Now where does this all lead to what sort of returns can shareholders expect from this is a deeper discussion. My reckoning is we will see couple of large Indian IT companies do well in the years ahead. Another couple will fall by the way side. If I had to choose today I would choose TCS and HCL Tech as my stars of the future but what Infosys has shown everybody is that you have to change the copy book if you want to succeed in what is the very weak global environment.
Latha: At 22,000 Sensex everybody is going to lose capital but where will you lose least capital?
A: So this is our "good and clean" point of view that we have been rating it for the last four years. I will continue to just stick to that so if I look at our country, if I look at say a company like PI Industries well run midcap, a specialty chemical company, strong cashflows, strong return on capital employed, consistently strong results – my focus will be on a names of that sort.
High quality midcap names, we have discussed IT names. If I had to look at the pharmaceutical sector whilst FDA alerts are common place in the sector, a stock like Torrent Pharmaceuticals has held up pretty well delivered sensible results. So, the consistent focus we have had is strong balance sheets, strong cash flows and ability to deliver reasonably reliable results in a difficult climate does that give you plenty of upside in this market it perhaps doesn’t. Does it protect you from downside pressure? We think it does.
Sonia: You spoke to us about PI Industries. I wanted to ask you about the auto ancillaries because that is a space that you have been bullish on for a while. What do you do with some of these bigger names – the Bharat Forge, Motherson Sumi of the world and also have you identified any newer smaller companies that are still good investment opportunities now?

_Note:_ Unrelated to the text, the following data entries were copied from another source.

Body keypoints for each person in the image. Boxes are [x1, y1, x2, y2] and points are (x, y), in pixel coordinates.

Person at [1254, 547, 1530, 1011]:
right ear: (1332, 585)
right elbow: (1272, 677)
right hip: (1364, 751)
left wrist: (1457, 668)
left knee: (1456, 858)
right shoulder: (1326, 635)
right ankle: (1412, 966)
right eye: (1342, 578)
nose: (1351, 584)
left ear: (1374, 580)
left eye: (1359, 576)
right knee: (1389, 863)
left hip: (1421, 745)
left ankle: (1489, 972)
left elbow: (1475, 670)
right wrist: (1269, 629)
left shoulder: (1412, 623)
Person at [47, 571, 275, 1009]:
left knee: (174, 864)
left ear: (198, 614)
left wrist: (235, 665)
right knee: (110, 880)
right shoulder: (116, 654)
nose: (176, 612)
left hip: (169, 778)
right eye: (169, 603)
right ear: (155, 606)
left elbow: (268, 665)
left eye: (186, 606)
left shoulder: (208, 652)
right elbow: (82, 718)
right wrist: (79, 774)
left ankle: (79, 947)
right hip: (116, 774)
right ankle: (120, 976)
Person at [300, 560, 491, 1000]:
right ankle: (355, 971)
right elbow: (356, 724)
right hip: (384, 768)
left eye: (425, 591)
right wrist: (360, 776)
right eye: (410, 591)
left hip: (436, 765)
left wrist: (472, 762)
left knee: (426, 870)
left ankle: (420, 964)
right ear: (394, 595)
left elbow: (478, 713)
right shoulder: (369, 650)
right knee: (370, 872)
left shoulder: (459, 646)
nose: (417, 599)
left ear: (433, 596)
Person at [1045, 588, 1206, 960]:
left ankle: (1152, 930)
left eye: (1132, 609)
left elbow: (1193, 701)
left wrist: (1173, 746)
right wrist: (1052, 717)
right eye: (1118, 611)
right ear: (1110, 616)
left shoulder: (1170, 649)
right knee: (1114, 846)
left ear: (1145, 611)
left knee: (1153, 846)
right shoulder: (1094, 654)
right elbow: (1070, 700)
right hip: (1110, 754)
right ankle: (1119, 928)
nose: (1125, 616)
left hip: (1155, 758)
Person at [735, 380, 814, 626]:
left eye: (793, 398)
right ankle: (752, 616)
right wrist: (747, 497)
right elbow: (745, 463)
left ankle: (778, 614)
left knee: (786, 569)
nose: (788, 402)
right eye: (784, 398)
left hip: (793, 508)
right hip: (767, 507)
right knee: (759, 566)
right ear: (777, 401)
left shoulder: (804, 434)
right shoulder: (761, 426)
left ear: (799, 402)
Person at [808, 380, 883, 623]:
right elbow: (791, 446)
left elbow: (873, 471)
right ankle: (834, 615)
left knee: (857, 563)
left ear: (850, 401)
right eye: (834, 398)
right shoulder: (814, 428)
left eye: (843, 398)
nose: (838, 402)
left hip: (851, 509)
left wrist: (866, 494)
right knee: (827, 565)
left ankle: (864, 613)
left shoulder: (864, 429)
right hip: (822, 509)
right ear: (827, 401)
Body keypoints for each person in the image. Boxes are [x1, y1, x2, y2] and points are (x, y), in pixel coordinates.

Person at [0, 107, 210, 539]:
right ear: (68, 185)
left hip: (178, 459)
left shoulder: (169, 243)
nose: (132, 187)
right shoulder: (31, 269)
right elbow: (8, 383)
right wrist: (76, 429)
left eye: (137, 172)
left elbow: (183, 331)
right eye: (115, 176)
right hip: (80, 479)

A: So, on auto ancillary Bharat Forge and Motherson Sumi we don’t have coverage of. What is clear is that the tyre space which was once upon a time very attractive and the auto battery space which was also once upon a time very attractive I think it is reasonably clear that the commodity cycle actually is hurting them while putting pressure on margins.
So, I remember perhaps a year and a half ago we had come to your program and highlighted Balkrishna Industries, a company like that has done well historically but generally auto ancillary because of the margins pressures coming through, my bullishness is somewhat moderated.
If I had to look at auto I would look amongst the original equipment manufacturer (OEMs) take someone like a TVS Motors -- 7.5 percent margins. One-third the size of the Bajaj Auto, almost one-third the margins of a Bajaj Auto but has done well over the last three years in pulling market share. They have got two launches coming in the 150 CC plus space this year, the Victor bike and the BMW bike.
If even one of them does well TVS’s operating margins will see a meaningful change. So, well run company, strong balance sheet, has delivered over the last three years and is innovating on the technology front by bringing in a higher quality bike then they had done historically. So, TVS Motors amongst the OEMS could be my way to look at the auto sector rather than fretting about the auto ancillaries at this juncture.